Exercise materials

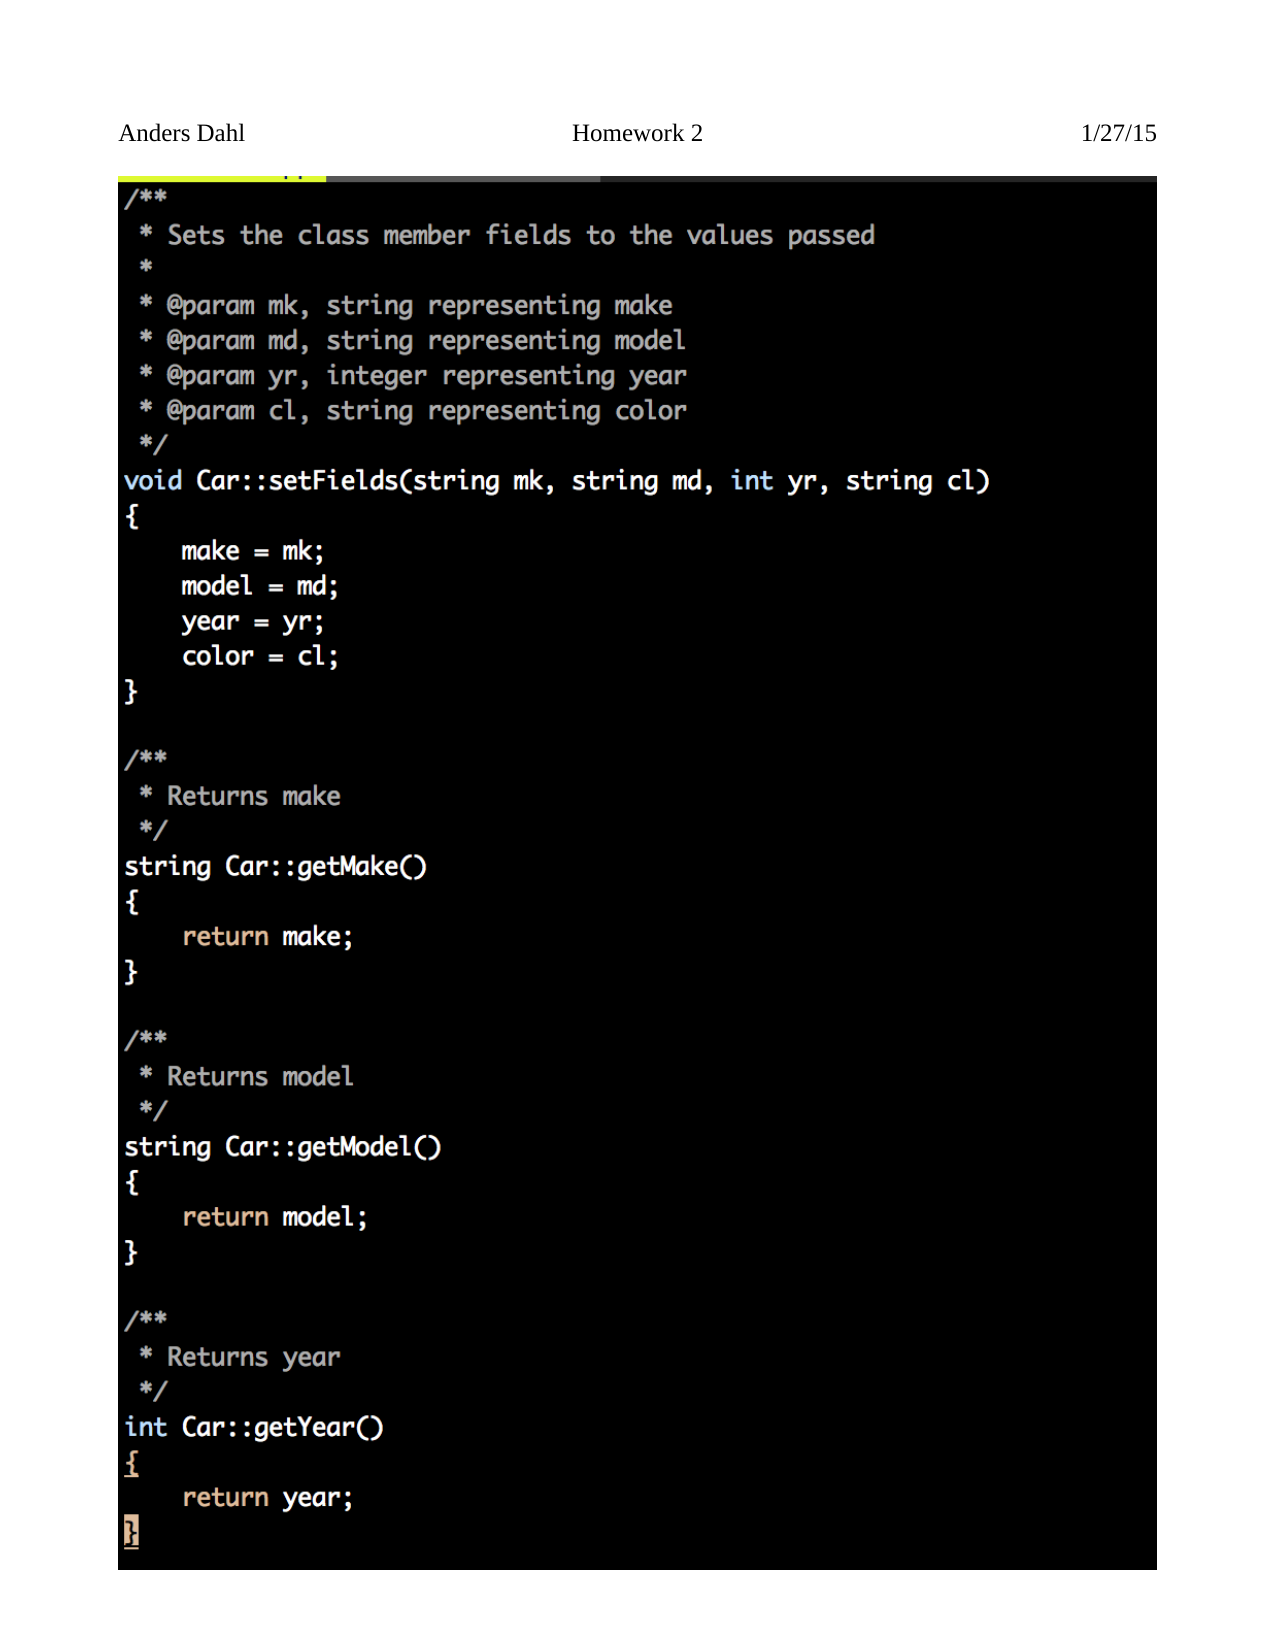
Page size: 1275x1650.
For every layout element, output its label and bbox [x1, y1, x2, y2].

picture [118, 176, 1157, 1570]
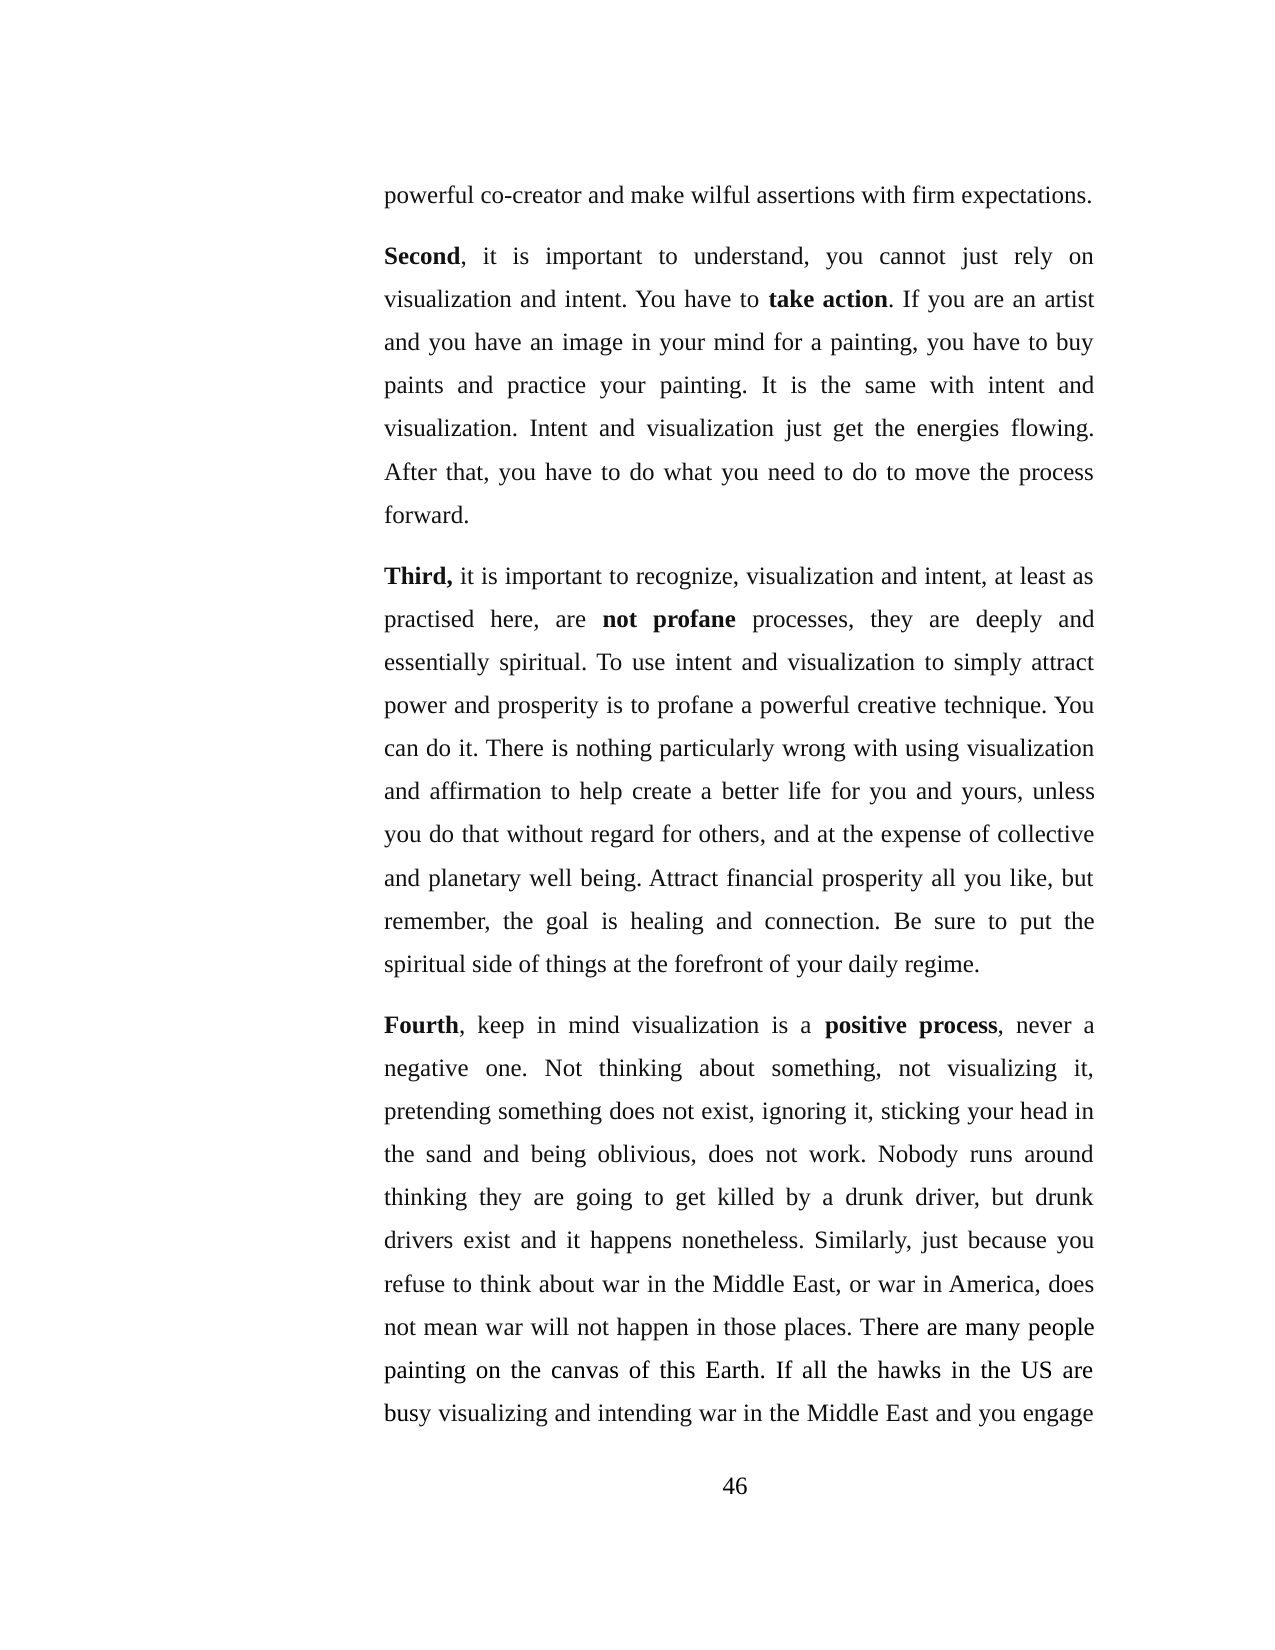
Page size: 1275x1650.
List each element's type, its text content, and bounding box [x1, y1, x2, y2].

text Fourth, keep in mind visualization is a positive process, never a negative one. Not thinking about something, not visualizing it, pretending something does not exist, ignoring it, sticking your head in the sand and being oblivious, does not work. Nobody runs around thinking they are going to get killed by a drunk driver, but drunk drivers exist and it happens nonetheless. Similarly, just because you refuse to think about war in the Middle East, or war in America, does not mean war will not happen in those places. There are many people painting on the canvas of this Earth. If all the hawks in the US are busy visualizing and intending war in the Middle East and you engage [384, 1010, 1095, 1427]
text Third, it is important to recognize, visualization and intent, at least as practised here, are not profane processes, they are deeply and essentially spiritual. To use intent and visualization to simply attract power and prosperity is to profane a powerful creative technique. You can do it. There is nothing particularly wrong with using visualization and affirmation to help create a better life for you and yours, unless you do that without regard for others, and at the expense of collective and planetary well being. Attract financial prosperity all you like, but remember, the goal is healing and connection. Be sure to put the spiritual side of things at the forefront of your daily regime. [384, 561, 1095, 978]
text powerful co-creator and make wilful assertions with firm expectations. [384, 180, 1095, 209]
text Second, it is important to understand, you cannot just rely on visualization and intent. You have to take action. If you are an artist and you have an image in your mind for a painting, you have to buy paints and practice your painting. It is the same with intent and visualization. Intent and visualization just get the energies flowing. After that, you have to do what you need to do to move the process forward. [384, 241, 1095, 528]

Your goal
Copy the records from the start through the line that contains "picture [118, 176, 1157, 1570]", with "layout element" changed to "page element" and everything else left the same. Don't include the pictures.

Exercise response
Page size: 1275x1650.
For every page element, output its label and bbox [x1, y1, x2, y2].

picture [118, 176, 1157, 1570]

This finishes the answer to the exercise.